# [Task item]
Copy out the whole listing exactly as given. Skip the pictures.

# [Records shown]
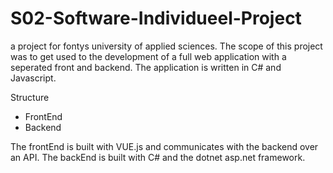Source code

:# S02-Software-Individueel-Project

a project for fontys university of applied sciences. The scope of this project was to get used to the development of a full web application with a seperated front and backend. The application is written in C# and Javascript.

Structure

- FrontEnd
- Backend

The frontEnd is built with VUE.js and communicates with the backend over an API.
The backEnd is built with C# and the dotnet asp.net framework.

# [Task solution]
Source code

:# S02-Software-Individueel-Project

a project for fontys university of applied sciences. The scope of this project was to get used to the development of a full web application with a seperated front and backend. The application is written in C# and Javascript.

Structure

- FrontEnd
- Backend

The frontEnd is built with VUE.js and communicates with the backend over an API.
The backEnd is built with C# and the dotnet asp.net framework.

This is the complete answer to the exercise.